Nous importons bien l’expertise singapourienne. Alors, pourquoi ne pouvons-nous pas exporter la nôtre ? En fait, nous le faisons déjà en Tanzanie, en Côte-d’Ivoire, à Madagascar et au Mozambique. A bien des égards, nous sommes dans une meilleure position pour fournir des conseils. Toujours est-il que nous n’avons que quelques années d’avance sur beaucoup de ces pays.
Quelle est la part d’investissements qui transitent par le «Global Business » mauricien en direction de l’Afrique ?
Les chiffres pour 2011 montrent que 35 % des investissements sont allés vers les pays africains, contre 28 % vers Inde. Ce qui est clair, c’est que Maurice, en tant que centre financier sur le plan international, est bien présent en Afrique. Nous avons, au niveau du GIIF, un comité technique présidé par Ben Lim, de l’IntercontinentalTrust, travaillant sur la façon de transformer Maurice en une plate-forme pour l’Afrique. Un rapport est en cours de finalisation. Une fois terminé, nous discuterons de ses recommandations. Le gouvernement travaille aussi sur une stratégie africaine.
Si vous deviez citer cinq pays africains où Maurice aurait une carte à jouer, quels seraient-ils ?
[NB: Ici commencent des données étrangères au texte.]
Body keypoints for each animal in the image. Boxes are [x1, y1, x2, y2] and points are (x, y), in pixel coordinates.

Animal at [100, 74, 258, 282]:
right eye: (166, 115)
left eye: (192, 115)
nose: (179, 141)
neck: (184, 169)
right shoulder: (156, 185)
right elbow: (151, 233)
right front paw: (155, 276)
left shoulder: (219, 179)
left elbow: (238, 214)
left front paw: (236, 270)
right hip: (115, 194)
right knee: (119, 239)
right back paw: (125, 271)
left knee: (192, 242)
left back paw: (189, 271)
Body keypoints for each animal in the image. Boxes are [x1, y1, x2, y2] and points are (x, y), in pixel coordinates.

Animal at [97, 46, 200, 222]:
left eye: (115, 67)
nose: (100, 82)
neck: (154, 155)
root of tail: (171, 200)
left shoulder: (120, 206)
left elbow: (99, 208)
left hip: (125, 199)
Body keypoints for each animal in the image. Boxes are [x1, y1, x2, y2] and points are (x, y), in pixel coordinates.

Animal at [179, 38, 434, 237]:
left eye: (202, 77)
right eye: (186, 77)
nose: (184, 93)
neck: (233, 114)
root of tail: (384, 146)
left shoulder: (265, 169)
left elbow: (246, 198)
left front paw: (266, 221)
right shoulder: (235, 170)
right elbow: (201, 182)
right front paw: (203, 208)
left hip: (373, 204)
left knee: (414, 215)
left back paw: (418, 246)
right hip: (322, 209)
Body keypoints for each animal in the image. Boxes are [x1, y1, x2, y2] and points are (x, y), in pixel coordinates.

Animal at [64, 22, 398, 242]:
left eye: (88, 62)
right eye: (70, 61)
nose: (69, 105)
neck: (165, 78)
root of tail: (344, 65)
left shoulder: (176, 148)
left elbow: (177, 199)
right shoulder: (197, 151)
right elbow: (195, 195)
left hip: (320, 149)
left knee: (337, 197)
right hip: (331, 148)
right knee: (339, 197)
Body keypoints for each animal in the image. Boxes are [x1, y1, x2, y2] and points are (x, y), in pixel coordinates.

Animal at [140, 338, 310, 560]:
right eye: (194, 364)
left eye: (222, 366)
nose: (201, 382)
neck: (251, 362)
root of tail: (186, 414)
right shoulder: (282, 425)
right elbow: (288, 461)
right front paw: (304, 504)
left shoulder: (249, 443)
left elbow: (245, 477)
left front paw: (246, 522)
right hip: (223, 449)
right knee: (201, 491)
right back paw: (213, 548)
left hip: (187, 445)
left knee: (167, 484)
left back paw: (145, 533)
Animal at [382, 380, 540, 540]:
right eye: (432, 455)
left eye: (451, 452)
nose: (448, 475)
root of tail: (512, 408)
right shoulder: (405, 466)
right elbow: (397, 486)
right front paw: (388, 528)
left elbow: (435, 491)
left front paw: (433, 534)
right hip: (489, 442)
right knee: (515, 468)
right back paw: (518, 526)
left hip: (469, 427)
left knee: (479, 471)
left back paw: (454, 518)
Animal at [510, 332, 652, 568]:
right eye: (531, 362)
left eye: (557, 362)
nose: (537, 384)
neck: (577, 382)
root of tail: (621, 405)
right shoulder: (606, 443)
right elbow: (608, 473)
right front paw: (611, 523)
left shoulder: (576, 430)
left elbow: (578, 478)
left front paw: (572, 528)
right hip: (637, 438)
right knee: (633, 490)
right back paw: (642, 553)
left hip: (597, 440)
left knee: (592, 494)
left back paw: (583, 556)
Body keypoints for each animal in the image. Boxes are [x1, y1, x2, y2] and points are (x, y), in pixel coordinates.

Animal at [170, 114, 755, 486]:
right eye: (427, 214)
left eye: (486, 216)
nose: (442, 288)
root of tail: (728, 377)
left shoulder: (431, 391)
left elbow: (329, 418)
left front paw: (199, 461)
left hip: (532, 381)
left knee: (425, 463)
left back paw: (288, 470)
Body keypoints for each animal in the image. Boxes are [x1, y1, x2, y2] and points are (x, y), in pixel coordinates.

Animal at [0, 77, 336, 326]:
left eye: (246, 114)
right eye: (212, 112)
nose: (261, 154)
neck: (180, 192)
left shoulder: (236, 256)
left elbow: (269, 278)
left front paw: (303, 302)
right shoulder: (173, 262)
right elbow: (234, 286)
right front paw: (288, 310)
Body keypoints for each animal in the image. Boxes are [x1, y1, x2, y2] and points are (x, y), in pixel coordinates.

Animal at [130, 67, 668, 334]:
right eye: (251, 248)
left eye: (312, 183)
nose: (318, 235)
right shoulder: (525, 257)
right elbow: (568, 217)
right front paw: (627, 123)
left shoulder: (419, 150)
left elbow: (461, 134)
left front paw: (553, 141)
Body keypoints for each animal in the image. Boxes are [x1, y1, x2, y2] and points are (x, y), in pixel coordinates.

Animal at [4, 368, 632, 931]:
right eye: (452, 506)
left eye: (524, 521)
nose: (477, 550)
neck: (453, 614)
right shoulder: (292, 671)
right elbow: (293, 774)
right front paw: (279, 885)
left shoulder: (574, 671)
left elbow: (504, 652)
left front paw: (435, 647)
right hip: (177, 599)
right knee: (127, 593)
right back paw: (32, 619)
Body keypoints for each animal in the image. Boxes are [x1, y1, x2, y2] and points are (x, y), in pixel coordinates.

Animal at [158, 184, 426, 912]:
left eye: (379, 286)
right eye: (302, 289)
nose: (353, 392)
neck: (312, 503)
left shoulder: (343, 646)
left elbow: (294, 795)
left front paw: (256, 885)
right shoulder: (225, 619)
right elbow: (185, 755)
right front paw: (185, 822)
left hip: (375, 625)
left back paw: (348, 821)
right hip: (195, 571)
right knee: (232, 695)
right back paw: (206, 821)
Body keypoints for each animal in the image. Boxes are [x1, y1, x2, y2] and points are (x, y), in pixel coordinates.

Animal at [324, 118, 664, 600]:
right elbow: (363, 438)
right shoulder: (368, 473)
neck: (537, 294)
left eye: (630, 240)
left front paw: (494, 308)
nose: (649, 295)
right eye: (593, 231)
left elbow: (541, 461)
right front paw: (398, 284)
J’opterais pour des pays avec le profil suivant : bonne gouvernance, bonne gestion économique, croissance convenable, disponibilité des ressources, structure fiscale incitative, politique de taux de change limitant les risques, accord de protection des investissements existants. Etant membre de SADC – COMESA, le choix logique se porterait sur d’autres pays membres. Sinon, la segmentation des pays développés par le cabinet McKinsey est un bon point de départ. En fait, parmi les 8 pays en transition, 5 sont dans l’une ou l’autre de nos groupements régionaux, à savoir la Tanzanie, le Kenya, l’Ouganda, tous trois de l’East African Community, la Zambie et le Mozambique. Maurice vient de signer un Double Taxation Agreement (DTA) avec le Kenya alors qu’il y a déjà un DTA avec l’Ouganda et le Mozambique.